* **Exercise instructions**:
The complete set of records below must be repeated precisely as given.

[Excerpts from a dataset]

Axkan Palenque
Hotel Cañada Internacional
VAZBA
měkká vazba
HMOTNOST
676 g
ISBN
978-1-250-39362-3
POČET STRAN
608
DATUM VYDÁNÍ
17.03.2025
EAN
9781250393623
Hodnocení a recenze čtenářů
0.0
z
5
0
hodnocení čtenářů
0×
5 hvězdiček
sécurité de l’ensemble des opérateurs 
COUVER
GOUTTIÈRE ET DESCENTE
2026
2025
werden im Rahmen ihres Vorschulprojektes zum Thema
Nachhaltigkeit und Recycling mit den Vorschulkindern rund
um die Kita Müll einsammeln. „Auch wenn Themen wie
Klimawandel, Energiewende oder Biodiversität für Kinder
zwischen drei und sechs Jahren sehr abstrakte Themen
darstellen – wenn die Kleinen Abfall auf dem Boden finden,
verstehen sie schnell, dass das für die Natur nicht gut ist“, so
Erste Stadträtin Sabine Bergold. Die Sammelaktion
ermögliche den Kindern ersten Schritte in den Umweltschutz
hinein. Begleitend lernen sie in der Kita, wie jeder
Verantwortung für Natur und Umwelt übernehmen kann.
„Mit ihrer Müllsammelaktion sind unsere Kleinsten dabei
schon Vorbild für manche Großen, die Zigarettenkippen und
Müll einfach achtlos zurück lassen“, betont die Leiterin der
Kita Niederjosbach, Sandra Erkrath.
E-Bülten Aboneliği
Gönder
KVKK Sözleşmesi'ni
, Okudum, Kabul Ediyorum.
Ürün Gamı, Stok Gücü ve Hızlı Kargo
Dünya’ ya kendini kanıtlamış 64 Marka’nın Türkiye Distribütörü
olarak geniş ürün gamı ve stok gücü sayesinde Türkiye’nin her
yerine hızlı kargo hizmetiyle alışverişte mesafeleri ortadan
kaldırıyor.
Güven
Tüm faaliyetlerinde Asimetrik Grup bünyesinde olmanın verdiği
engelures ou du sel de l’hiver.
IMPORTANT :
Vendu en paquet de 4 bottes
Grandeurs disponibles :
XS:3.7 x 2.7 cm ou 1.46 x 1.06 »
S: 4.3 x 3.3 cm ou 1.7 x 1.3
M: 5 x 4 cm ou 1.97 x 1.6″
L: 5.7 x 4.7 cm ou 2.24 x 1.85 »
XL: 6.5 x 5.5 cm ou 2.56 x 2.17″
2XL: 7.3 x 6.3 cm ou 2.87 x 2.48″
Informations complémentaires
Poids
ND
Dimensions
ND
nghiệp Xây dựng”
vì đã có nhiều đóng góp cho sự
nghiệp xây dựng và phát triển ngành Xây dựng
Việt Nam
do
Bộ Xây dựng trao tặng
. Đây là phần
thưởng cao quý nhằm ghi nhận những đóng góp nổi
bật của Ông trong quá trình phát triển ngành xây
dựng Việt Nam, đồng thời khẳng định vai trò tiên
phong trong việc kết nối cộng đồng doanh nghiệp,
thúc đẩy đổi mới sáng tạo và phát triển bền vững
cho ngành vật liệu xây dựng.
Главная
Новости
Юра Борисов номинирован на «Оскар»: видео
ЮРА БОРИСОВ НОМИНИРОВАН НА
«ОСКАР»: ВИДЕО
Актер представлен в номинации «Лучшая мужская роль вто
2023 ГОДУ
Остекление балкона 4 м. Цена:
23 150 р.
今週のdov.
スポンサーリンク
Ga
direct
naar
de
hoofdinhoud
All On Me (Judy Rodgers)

* **Worked solution**:
Axkan Palenque
Hotel Cañada Internacional
VAZBA
měkká vazba
HMOTNOST
676 g
ISBN
978-1-250-39362-3
POČET STRAN
608
DATUM VYDÁNÍ
17.03.2025
EAN
9781250393623
Hodnocení a recenze čtenářů
0.0
z
5
0
hodnocení čtenářů
0×
5 hvězdiček
sécurité de l’ensemble des opérateurs 
COUVER
GOUTTIÈRE ET DESCENTE
2026
2025
werden im Rahmen ihres Vorschulprojektes zum Thema
Nachhaltigkeit und Recycling mit den Vorschulkindern rund
um die Kita Müll einsammeln. „Auch wenn Themen wie
Klimawandel, Energiewende oder Biodiversität für Kinder
zwischen drei und sechs Jahren sehr abstrakte Themen
darstellen – wenn die Kleinen Abfall auf dem Boden finden,
verstehen sie schnell, dass das für die Natur nicht gut ist“, so
Erste Stadträtin Sabine Bergold. Die Sammelaktion
ermögliche den Kindern ersten Schritte in den Umweltschutz
hinein. Begleitend lernen sie in der Kita, wie jeder
Verantwortung für Natur und Umwelt übernehmen kann.
„Mit ihrer Müllsammelaktion sind unsere Kleinsten dabei
schon Vorbild für manche Großen, die Zigarettenkippen und
Müll einfach achtlos zurück lassen“, betont die Leiterin der
Kita Niederjosbach, Sandra Erkrath.
E-Bülten Aboneliği
Gönder
KVKK Sözleşmesi'ni
, Okudum, Kabul Ediyorum.
Ürün Gamı, Stok Gücü ve Hızlı Kargo
Dünya’ ya kendini kanıtlamış 64 Marka’nın Türkiye Distribütörü
olarak geniş ürün gamı ve stok gücü sayesinde Türkiye’nin her
yerine hızlı kargo hizmetiyle alışverişte mesafeleri ortadan
kaldırıyor.
Güven
Tüm faaliyetlerinde Asimetrik Grup bünyesinde olmanın verdiği
engelures ou du sel de l’hiver.
IMPORTANT :
Vendu en paquet de 4 bottes
Grandeurs disponibles :
XS:3.7 x 2.7 cm ou 1.46 x 1.06 »
S: 4.3 x 3.3 cm ou 1.7 x 1.3
M: 5 x 4 cm ou 1.97 x 1.6″
L: 5.7 x 4.7 cm ou 2.24 x 1.85 »
XL: 6.5 x 5.5 cm ou 2.56 x 2.17″
2XL: 7.3 x 6.3 cm ou 2.87 x 2.48″
Informations complémentaires
Poids
ND
Dimensions
ND
nghiệp Xây dựng”
vì đã có nhiều đóng góp cho sự
nghiệp xây dựng và phát triển ngành Xây dựng
Việt Nam
do
Bộ Xây dựng trao tặng
. Đây là phần
thưởng cao quý nhằm ghi nhận những đóng góp nổi
bật của Ông trong quá trình phát triển ngành xây
dựng Việt Nam, đồng thời khẳng định vai trò tiên
phong trong việc kết nối cộng đồng doanh nghiệp,
thúc đẩy đổi mới sáng tạo và phát triển bền vững
cho ngành vật liệu xây dựng.
Главная
Новости
Юра Борисов номинирован на «Оскар»: видео
ЮРА БОРИСОВ НОМИНИРОВАН НА
«ОСКАР»: ВИДЕО
Актер представлен в номинации «Лучшая мужская роль вто
2023 ГОДУ
Остекление балкона 4 м. Цена:
23 150 р.
今週のdov.
スポンサーリンク
Ga
direct
naar
de
hoofdinhoud
All On Me (Judy Rodgers)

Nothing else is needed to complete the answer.